24 aprile 1898 - [?]

Scheda

Giulio Minardi, da Antonio ed Anna Gaddoni; nato il 24 aprile 1898 a Lugo (RA). Nel 1943 residente ad Imola. Sacerdote.
Ordinato nel 1921, divenne cappellano a Sesto Imolese (Imola) e nel 1927 gli fu assegnata la parrocchia di San Giovanni, dove rimase fino al 1934 quando assunse quella del Carmine.
Nel 1935 venne nominato direttore dell'Istituto Artigianelli Santa Caterina di Imola, fondato da don Angelo Bughelli dal quale «ereditò insieme con i debiti, il coraggio e l'avversione per la dittatura».
Don Giulio, uomo «di poche parole, di molti fatti» dotato di grande audacia, dedicò tutta la sua vita a favore dei più deboli in particolare dell'infanzia e dei giovani.
Sotto la sua direzione il circolo 'A. Fracassati' si fece promotore di iniziative per l'infanzia abbandonata. Nel 1938, aiutato da don Gianstefani, aprì a Conselice (RA) una sezione dell'Istituto San Caterina. L'avversione per ogni sopruso incultatagli dai genitori, braccianti agricoli, si rafforzò negli anni della dittatura fascista quando ogni libertà venne negata.
A partire dal novembre 1943 don Giulio incominciò ad ospitare i perseguitati, i ricercati. La canonica del Carmine, l'ex convento delle Carmelitane, il monastero delle clarisse, l'Istituto Artigianelli, la colonia agricola di Ortodonico, divennero i luoghi sicuri per ebrei, prigionieri russi, polacchi, lussemburghesi sfuggiti ai tedeschi, per i renitenti alla leva.
Circa 200 persone furono ospitate nel Carmine, una quindicina nell'istituto San Caterina, una ventina nel monastero delle Clarisse, una quarantina nella colonia agricola di Ortodonico.

Voci fornite:
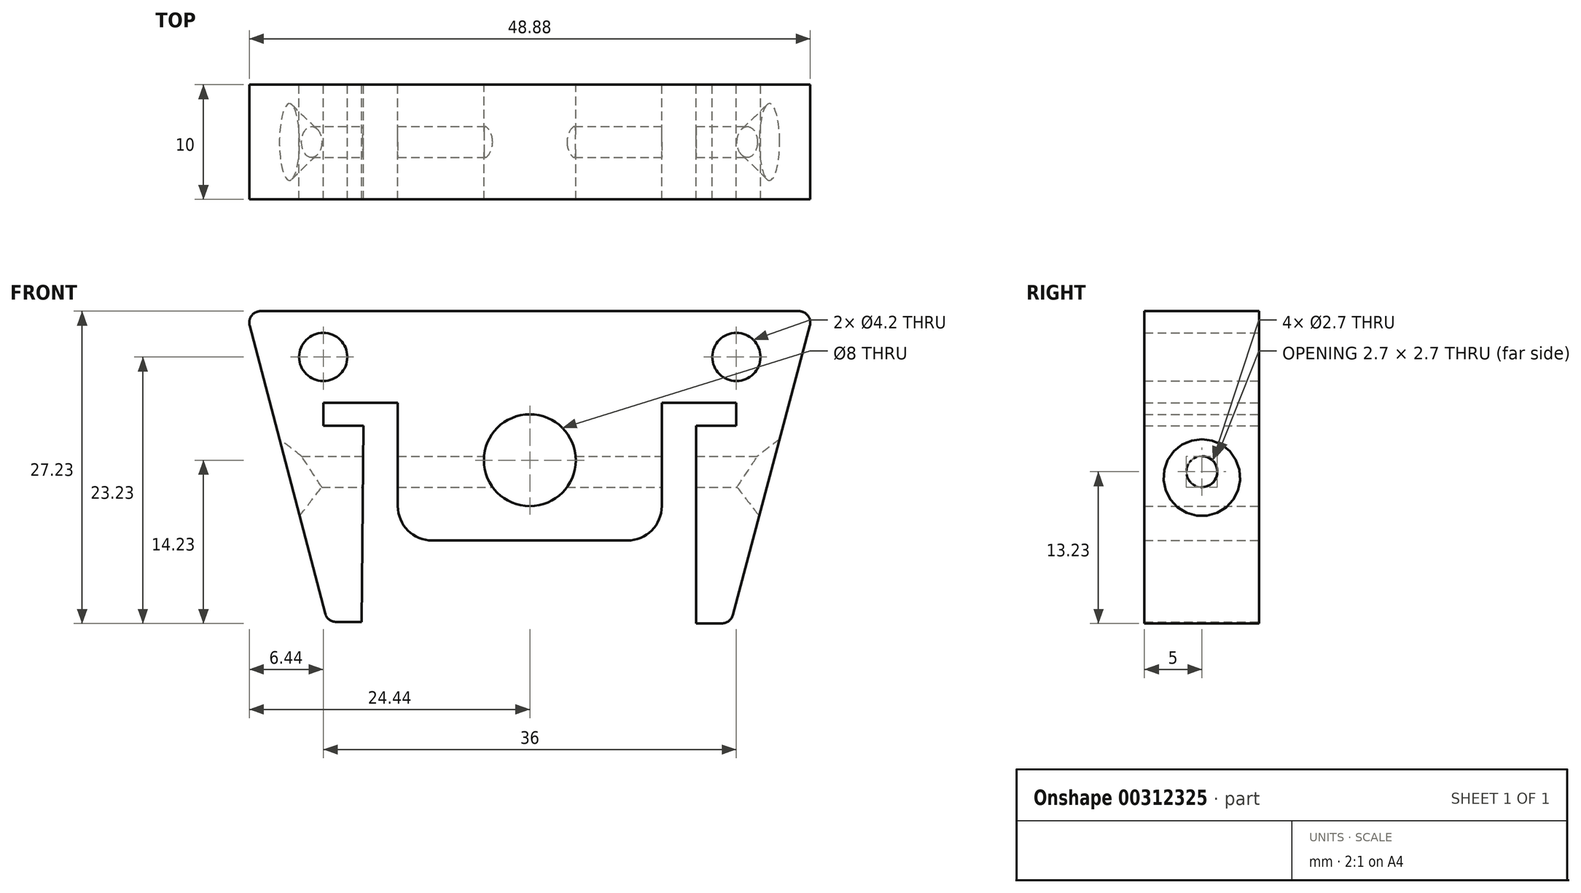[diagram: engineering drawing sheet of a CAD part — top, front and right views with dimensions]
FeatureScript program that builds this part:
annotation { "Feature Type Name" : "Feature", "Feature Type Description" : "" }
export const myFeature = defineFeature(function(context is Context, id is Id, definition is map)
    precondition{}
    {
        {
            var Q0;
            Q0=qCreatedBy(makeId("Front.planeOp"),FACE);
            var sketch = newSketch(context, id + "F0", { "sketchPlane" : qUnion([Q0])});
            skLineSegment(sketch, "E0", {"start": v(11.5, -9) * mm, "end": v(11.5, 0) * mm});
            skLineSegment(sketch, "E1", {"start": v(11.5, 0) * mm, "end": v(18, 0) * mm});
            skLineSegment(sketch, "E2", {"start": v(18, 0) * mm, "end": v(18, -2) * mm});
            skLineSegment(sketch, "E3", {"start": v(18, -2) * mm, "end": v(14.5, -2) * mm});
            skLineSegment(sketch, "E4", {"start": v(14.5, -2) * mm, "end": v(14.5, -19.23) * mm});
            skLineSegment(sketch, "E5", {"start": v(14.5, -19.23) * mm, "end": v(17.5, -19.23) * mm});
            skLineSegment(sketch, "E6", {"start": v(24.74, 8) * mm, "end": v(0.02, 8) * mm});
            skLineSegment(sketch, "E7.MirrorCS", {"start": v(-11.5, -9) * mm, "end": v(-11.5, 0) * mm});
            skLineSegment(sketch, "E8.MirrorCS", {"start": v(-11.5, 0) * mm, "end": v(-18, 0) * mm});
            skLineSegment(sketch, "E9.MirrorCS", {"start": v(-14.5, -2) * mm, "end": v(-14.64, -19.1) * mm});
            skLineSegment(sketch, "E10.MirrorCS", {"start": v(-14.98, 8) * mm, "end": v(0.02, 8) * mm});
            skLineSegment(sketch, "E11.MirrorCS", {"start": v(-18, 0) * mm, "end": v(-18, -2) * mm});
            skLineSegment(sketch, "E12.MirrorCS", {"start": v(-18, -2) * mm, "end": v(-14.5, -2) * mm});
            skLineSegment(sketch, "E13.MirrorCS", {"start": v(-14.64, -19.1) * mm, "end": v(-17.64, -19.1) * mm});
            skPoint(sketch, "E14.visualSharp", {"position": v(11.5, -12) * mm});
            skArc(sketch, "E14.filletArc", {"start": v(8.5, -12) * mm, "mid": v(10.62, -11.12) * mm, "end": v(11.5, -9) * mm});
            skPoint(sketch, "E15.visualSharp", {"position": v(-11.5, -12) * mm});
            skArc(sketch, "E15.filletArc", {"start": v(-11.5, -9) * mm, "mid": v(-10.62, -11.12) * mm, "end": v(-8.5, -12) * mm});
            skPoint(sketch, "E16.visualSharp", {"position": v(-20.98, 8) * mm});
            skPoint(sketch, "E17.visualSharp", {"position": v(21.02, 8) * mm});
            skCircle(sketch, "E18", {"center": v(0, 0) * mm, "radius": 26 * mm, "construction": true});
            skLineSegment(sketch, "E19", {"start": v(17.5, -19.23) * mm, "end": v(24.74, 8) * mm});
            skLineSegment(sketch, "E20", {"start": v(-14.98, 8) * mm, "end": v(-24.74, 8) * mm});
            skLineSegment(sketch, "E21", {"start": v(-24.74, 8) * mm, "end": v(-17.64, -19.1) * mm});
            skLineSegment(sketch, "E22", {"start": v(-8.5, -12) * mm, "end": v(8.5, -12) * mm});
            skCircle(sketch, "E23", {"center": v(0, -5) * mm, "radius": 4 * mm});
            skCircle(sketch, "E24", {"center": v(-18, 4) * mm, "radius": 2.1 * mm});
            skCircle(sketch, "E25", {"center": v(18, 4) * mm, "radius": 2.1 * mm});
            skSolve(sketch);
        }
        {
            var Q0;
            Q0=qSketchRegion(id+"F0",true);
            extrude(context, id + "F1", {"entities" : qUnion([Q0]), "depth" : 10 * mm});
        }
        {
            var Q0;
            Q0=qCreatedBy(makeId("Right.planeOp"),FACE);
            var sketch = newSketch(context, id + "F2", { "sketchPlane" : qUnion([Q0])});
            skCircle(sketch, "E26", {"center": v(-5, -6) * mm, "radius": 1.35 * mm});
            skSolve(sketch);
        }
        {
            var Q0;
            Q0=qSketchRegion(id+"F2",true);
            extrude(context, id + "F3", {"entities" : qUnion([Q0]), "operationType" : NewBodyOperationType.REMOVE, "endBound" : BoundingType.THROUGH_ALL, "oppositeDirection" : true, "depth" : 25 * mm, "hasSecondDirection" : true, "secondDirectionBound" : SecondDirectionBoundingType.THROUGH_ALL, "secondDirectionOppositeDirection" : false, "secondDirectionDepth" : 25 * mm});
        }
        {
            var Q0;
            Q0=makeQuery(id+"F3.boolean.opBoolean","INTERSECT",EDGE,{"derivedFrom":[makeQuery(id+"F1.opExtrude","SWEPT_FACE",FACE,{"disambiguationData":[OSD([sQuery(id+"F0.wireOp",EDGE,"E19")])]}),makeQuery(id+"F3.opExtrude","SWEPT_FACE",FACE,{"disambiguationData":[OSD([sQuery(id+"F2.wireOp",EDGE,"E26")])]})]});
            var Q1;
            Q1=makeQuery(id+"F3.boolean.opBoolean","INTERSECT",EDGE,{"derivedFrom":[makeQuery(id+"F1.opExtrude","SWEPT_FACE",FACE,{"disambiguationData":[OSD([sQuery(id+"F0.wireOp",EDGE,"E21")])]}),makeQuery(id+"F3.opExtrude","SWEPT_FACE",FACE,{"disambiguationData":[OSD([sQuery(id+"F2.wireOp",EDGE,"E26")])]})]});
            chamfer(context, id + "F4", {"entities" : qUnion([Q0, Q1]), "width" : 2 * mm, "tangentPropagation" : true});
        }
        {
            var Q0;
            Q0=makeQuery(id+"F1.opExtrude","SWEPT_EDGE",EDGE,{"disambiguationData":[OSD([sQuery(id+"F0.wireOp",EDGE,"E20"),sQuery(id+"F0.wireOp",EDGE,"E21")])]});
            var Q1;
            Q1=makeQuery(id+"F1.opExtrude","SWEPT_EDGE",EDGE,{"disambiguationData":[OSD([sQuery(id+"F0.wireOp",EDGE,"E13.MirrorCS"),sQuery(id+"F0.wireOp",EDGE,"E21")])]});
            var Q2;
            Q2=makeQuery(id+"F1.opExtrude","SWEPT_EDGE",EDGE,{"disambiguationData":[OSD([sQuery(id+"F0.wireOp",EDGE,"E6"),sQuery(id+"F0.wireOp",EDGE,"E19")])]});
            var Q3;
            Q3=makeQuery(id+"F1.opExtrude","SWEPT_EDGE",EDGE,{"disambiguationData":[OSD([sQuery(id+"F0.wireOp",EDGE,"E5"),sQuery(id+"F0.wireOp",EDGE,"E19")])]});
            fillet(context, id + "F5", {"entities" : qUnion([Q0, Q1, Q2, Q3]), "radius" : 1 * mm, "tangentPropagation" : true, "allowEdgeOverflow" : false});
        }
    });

Esercizi proposti:
[1] Aggiorna il brano su don Giulio Minardi riscrivendo la parte compresa tra "Sotto la sua" e "renitenti alla leva.", estremi inclusi, con "Massa Lombarda" al posto di "Conselice".
[2] Secondo il brano su don Giulio Minardi, in che anno fu nominato direttore dell'Istituto Artigianelli Santa Caterina di Imola?

Risultati per esercizio:
[1]
Sotto la sua direzione il circolo 'A. Fracassati' si fece promotore di iniziative per l'infanzia abbandonata. Nel 1938, aiutato da don Gianstefani, aprì a Massa Lombarda (RA) una sezione dell'Istituto San Caterina. L'avversione per ogni sopruso incultatagli dai genitori, braccianti agricoli, si rafforzò negli anni della dittatura fascista quando ogni libertà venne negata.
A partire dal novembre 1943 don Giulio incominciò ad ospitare i perseguitati, i ricercati. La canonica del Carmine, l'ex convento delle Carmelitane, il monastero delle clarisse, l'Istituto Artigianelli, la colonia agricola di Ortodonico, divennero i luoghi sicuri per ebrei, prigionieri russi, polacchi, lussemburghesi sfuggiti ai tedeschi, per i renitenti alla leva.

[2] Nel 1935.